Scommettendo sulla produzione di idrogeno da elettrolisi (come già sta facendo il nostro campione nazionale
SNAM) e disponendo di grandi quantitativi di anidride carbonica già stoccata (come progetta di fare ENI nei
pozzi esauriti dell’Adriatico o catturandola dall’atmosfera) è possibile ottenere per via catalitica combustibili
liquidi da immettere nell’attuale rete di distributori e che possono alimentare le tecnologie di combustione già
presenti nelle nostre autovetture.
Questo fermo restando gli sforzi necessari per ridurre le emissioni di NOx e particolato dannosi per la salute umana prima che per l’ambiente ma potendo riconvertire molto più facilmente la forza lavoro e gli impianti industriali legati all’indotto dell’ oil and gas già presenti sul continente.

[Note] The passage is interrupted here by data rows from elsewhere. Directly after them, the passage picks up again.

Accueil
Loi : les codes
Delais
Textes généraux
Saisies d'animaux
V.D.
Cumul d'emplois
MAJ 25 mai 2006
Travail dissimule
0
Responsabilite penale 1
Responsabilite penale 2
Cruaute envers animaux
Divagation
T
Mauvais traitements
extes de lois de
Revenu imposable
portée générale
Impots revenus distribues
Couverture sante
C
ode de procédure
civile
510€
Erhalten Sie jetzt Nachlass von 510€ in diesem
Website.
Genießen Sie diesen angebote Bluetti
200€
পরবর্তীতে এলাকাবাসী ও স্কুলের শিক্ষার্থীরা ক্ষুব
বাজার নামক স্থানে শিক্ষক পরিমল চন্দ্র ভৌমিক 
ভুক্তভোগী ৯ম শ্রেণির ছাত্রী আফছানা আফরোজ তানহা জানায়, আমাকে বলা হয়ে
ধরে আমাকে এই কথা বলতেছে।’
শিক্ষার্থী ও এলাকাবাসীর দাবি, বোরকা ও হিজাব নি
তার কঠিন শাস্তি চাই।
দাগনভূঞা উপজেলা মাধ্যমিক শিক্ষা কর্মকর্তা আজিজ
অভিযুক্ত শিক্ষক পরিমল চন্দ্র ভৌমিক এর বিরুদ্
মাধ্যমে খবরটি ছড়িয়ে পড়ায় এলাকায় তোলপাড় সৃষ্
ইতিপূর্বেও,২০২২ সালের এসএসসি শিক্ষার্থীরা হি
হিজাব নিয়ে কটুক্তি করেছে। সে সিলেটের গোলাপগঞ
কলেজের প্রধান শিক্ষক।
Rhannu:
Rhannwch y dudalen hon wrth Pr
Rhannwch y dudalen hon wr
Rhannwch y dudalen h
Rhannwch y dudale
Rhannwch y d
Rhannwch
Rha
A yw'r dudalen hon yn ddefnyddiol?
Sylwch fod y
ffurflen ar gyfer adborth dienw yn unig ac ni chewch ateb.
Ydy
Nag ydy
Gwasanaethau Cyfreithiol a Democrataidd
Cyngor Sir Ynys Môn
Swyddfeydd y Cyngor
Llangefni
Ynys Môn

Inutile illudersi sulla maturità della tecnologia: i costi sono ancora elevati (circa 8 eur/l con una previsione
potenziale per il 2030 di 1,7 eur/l) e la produzione non pronta per lo scale-up industriale, ma lo stesso si può
dire della mobilità elettrica e dell’intero settore delle energie rinnovabili, reso forzosamente competitivo con
onerose sovvenzioni statali e ad oggi gravato dal pericoloso monopolio del gigante asiatico.
La transizione ecologica sarà un successo se sapremo declinarla su scala regionale e nazionale, trovando
soluzioni adatte all’economia del vecchio continente come è spontaneamente avvenuto in tutte le precedenti
rivoluzioni industriali altrimenti non solo sarà un fallimento ma segnerà anche la fine dell’Europa industriale.